■ **Records provided**:
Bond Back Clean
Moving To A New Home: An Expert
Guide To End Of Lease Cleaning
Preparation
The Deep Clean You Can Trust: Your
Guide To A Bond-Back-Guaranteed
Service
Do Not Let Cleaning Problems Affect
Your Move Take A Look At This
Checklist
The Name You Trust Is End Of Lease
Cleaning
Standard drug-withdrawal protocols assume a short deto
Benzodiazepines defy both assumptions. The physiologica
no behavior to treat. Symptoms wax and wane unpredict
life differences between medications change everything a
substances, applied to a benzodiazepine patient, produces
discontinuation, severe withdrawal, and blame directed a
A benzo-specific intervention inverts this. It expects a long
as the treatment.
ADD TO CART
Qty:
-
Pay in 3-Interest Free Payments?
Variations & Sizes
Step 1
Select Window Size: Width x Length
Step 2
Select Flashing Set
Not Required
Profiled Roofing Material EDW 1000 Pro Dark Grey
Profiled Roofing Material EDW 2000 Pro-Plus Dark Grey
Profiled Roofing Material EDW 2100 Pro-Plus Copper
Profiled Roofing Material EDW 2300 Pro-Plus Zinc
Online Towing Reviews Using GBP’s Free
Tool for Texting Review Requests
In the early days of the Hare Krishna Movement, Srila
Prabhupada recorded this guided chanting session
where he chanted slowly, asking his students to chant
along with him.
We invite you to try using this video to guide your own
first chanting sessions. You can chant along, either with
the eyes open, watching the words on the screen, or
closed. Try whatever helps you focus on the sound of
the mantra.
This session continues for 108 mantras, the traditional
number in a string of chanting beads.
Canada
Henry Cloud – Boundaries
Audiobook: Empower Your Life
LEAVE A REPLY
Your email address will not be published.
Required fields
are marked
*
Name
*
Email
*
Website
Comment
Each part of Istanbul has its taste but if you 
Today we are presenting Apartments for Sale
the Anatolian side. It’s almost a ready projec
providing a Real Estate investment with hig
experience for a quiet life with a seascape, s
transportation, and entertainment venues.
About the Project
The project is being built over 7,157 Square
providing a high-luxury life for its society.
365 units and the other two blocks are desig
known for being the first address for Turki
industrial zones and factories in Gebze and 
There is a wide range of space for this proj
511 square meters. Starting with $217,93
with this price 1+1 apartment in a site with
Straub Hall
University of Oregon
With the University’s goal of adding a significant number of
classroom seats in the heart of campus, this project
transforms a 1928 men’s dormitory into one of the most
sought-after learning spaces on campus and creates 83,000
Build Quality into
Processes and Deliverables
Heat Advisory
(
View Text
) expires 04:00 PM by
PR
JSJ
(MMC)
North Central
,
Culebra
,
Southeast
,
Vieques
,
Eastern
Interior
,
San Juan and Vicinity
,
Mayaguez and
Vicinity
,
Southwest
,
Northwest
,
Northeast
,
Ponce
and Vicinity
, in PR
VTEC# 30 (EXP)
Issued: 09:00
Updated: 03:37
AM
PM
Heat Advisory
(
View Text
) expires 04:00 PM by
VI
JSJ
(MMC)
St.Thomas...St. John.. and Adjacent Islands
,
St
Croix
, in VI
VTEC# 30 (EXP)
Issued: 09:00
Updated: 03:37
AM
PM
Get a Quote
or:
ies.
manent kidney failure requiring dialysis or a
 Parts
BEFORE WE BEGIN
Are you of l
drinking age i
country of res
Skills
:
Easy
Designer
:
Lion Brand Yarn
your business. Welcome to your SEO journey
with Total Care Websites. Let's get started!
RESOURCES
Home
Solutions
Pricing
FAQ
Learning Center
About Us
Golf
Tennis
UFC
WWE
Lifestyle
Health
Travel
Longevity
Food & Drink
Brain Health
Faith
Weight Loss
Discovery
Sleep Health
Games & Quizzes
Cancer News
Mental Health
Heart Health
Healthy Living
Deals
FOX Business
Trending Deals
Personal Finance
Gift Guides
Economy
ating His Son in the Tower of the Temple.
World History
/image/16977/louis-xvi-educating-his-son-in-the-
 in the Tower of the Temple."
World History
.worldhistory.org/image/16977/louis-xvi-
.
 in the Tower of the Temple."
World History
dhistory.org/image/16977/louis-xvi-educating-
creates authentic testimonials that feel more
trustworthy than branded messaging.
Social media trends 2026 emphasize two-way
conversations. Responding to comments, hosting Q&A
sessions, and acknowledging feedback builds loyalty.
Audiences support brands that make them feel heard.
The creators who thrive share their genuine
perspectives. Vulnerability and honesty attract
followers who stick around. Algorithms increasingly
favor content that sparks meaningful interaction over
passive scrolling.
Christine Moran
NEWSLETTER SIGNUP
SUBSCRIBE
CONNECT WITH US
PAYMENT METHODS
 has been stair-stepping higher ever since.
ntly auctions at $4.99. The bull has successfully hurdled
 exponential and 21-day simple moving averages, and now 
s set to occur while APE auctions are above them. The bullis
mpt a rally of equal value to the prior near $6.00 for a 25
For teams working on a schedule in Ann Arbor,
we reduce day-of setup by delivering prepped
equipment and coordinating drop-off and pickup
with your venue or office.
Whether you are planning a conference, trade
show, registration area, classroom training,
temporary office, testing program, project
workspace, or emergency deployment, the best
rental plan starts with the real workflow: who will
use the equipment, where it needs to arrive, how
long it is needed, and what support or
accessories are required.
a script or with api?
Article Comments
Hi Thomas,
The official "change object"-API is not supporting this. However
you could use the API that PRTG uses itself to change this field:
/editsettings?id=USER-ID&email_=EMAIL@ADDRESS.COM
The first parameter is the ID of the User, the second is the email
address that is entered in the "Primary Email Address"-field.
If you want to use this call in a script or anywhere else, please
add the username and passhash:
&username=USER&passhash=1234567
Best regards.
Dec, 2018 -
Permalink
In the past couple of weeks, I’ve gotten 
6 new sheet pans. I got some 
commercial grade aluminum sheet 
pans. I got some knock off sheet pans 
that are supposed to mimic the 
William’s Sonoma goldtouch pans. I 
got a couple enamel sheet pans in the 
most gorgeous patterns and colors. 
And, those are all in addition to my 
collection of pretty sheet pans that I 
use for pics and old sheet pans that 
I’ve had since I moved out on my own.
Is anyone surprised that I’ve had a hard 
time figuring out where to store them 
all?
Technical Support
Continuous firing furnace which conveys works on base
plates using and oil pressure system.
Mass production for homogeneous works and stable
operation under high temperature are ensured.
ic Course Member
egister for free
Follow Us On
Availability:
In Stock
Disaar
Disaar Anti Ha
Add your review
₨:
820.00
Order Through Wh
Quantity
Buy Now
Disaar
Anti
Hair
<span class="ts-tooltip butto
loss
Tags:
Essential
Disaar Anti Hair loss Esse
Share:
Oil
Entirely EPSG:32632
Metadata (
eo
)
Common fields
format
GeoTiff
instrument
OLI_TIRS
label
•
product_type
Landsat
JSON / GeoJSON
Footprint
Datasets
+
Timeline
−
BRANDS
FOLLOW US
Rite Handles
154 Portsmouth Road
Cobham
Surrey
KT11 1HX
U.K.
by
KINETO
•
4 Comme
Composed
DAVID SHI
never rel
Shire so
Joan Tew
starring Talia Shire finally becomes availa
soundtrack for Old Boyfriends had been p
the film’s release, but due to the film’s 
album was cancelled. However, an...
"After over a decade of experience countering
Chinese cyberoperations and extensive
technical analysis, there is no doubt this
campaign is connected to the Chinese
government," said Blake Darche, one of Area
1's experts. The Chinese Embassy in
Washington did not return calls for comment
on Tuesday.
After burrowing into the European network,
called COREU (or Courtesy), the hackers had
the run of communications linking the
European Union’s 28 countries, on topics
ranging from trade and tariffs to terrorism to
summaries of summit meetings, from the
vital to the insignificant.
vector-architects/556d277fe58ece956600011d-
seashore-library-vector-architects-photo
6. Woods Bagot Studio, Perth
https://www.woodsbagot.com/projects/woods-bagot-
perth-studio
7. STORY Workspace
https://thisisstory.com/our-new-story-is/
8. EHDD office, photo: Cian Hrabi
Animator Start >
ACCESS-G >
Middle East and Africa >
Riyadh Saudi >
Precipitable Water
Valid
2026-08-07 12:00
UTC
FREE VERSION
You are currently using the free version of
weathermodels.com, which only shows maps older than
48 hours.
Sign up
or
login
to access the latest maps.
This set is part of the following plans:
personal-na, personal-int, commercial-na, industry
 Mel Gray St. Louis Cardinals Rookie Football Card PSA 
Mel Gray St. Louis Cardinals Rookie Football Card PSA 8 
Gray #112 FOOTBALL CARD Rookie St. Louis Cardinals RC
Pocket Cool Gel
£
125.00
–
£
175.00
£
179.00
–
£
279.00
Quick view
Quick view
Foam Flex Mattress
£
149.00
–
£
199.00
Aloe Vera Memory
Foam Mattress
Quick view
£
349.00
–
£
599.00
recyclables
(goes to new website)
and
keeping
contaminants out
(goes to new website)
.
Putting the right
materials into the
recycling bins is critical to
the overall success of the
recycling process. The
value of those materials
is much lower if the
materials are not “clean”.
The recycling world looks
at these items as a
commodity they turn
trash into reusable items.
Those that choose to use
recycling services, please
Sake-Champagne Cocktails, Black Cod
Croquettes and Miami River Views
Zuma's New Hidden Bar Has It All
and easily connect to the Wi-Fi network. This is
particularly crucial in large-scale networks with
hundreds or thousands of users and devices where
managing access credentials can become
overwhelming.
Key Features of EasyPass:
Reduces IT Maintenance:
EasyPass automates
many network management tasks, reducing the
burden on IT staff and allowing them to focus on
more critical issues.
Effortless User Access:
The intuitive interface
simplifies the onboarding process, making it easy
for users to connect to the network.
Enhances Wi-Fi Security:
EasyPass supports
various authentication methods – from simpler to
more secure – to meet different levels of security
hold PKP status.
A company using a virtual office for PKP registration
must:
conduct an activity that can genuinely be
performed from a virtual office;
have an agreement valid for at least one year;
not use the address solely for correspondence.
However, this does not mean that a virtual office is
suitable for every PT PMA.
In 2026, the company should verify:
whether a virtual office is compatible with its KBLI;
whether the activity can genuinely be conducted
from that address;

■ **How to complete this task**: Your answer should hold every line of the entries that contains the string "Select".

■ **Exercise answer**:
Select Window Size: Width x Length
Select Flashing Set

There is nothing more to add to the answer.